Onondaga Earth Corps: Onondaga Earth Corps (OEC) was formed to help youth understand the relationship between people and the urban ecosystem, engage youth in hands-on community and environmental service learning projects, train youth for future jobs and careers in environmental fields, and empower youth by developing their leadership abilities that help them analyze situations, solve problems and implement strategies to improve their communities. The OEC provide peer-to-peer Save the Rain programs, design and construct demonstration projects and assist in the delivery in a number of Save the Rain programs.
SUNY ESF: The Center for Community Design Research at SUNY ESF has created a community visioning process to help Save the Rain better engage neighborhoods in the design of Save the Rain projects. This process is crucial in creating projects that benefit the community in a number of ways beyond just that of managing stormwater.
Baltimore Woods Nature Center: Through its Nature in the City program, Baltimore Woods delivers three days of Save the Rain curriculum to third grade classes in 12 elementary school in the city of Syracuse. The program culminates with a Billy ‘B’ program held twice near the end of the school year.
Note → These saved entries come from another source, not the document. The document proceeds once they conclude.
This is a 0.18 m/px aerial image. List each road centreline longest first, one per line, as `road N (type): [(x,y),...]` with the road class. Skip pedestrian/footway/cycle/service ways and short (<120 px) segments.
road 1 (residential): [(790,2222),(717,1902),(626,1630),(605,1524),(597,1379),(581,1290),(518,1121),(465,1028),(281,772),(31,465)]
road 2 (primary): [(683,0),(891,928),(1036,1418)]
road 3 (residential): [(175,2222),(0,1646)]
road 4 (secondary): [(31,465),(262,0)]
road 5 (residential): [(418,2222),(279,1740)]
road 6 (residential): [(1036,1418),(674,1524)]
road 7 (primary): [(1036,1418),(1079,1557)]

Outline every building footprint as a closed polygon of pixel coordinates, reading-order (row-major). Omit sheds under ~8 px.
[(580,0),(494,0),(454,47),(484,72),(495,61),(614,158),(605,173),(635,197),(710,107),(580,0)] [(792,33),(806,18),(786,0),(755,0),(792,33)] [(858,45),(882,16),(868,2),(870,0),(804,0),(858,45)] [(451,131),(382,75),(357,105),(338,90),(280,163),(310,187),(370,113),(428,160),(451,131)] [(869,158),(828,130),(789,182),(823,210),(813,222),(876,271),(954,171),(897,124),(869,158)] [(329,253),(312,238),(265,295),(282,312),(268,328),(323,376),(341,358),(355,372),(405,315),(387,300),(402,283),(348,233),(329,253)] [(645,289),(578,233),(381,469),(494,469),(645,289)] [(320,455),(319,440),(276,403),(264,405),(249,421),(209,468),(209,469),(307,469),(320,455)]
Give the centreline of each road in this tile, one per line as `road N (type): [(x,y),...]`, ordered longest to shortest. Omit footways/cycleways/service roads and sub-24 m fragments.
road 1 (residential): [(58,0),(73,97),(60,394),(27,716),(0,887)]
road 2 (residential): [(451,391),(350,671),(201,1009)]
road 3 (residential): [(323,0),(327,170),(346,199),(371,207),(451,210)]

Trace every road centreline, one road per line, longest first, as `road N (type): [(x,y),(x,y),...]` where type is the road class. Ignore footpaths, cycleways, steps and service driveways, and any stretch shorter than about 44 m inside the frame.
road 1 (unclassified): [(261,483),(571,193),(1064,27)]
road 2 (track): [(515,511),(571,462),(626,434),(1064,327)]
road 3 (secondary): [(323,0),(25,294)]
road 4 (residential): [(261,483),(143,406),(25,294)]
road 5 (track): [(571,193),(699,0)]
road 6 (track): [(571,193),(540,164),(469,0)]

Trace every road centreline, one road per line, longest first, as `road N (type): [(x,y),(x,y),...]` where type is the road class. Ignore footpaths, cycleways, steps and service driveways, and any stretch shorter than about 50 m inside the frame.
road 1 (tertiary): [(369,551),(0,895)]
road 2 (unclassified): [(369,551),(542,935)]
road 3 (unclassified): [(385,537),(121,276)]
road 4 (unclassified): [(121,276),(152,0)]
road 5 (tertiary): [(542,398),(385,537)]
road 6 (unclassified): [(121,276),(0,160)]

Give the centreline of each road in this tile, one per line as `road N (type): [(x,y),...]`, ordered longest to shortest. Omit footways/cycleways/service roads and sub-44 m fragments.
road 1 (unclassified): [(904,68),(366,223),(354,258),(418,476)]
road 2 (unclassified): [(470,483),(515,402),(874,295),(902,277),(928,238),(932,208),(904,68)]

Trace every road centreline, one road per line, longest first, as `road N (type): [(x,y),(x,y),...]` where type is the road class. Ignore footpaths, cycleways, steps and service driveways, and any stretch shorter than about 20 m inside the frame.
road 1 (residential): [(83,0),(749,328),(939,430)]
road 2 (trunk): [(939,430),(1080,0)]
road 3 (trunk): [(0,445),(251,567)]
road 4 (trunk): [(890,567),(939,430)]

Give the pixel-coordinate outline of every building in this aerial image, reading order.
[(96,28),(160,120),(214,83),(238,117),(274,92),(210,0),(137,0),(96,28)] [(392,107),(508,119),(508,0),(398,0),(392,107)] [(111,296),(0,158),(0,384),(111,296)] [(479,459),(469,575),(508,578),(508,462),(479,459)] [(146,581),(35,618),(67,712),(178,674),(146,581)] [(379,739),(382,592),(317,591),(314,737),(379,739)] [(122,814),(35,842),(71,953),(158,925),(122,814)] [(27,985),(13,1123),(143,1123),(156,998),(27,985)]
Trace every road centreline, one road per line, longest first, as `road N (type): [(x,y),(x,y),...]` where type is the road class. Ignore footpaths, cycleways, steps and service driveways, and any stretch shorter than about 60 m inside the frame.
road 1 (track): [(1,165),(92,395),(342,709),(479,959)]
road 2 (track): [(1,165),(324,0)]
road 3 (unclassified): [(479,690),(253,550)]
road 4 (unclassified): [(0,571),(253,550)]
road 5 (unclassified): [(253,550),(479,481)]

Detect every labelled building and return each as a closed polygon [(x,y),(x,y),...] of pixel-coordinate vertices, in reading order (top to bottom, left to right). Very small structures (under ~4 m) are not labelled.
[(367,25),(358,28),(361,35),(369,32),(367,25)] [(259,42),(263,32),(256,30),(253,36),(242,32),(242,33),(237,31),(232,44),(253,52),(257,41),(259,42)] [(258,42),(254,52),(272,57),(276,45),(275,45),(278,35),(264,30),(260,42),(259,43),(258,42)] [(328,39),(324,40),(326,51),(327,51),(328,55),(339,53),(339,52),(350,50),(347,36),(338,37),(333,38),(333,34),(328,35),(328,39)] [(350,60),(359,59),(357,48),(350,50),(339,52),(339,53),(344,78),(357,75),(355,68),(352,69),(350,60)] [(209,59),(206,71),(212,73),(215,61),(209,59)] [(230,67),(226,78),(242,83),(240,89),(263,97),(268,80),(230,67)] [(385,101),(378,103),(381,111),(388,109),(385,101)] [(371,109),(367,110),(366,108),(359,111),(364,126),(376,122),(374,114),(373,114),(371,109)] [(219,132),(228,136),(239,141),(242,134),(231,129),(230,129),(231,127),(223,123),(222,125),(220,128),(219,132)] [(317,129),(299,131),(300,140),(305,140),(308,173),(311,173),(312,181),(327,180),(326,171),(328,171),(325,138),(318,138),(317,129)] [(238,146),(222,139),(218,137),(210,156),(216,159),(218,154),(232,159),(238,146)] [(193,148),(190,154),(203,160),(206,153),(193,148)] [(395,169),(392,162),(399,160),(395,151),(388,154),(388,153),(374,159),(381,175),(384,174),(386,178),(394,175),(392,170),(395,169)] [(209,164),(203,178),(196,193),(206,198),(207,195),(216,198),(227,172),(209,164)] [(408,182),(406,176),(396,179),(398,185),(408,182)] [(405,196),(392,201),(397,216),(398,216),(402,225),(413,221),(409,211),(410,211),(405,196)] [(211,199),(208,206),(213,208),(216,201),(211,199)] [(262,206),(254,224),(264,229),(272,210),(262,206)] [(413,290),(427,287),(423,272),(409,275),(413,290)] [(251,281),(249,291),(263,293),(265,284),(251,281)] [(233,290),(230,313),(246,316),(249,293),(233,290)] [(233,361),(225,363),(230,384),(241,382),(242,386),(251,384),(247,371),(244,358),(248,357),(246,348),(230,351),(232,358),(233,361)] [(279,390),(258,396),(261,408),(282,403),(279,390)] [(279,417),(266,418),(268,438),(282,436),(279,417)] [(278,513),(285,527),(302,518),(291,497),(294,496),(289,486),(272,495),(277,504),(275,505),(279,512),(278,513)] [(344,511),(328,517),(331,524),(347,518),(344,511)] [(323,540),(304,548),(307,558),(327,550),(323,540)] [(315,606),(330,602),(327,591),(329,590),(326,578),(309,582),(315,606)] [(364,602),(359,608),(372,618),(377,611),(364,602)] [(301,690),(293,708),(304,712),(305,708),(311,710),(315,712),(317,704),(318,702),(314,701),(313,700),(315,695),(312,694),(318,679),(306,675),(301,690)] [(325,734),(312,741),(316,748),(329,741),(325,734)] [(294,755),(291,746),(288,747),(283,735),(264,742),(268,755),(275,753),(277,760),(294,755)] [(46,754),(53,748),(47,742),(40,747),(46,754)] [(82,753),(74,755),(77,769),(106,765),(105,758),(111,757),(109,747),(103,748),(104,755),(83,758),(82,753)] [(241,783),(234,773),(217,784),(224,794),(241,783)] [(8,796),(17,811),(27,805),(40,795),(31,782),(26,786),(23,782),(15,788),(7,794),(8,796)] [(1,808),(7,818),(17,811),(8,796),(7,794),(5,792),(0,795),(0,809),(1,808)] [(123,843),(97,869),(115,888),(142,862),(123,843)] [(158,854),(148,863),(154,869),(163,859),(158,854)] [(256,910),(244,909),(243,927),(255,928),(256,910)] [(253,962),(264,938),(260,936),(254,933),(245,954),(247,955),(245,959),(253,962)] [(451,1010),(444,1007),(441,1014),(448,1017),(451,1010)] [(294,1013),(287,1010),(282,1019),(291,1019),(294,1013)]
Atlantic States Legal Foundation: Currently, ASLF is working on the Vacant Lot Program with Save the Rain, Onondaga County and the city of Syracuse among many other partners. Installing green infrastructure on vacant lots can be a mutually beneficial way to manage stormwater while also addressing community beautification and land used concerns.
Partnership for Onondaga Creek: The POC is a diverse, community-based environmental justice organization, rooted in the Midland area of Syracuse, New York and perhaps one of the first proponents of Green Infrastructure in Onondaga County. Instrumental in working with the county executive to implement the Save the Rain program, the POC remains actively involved in Save the Rain programs.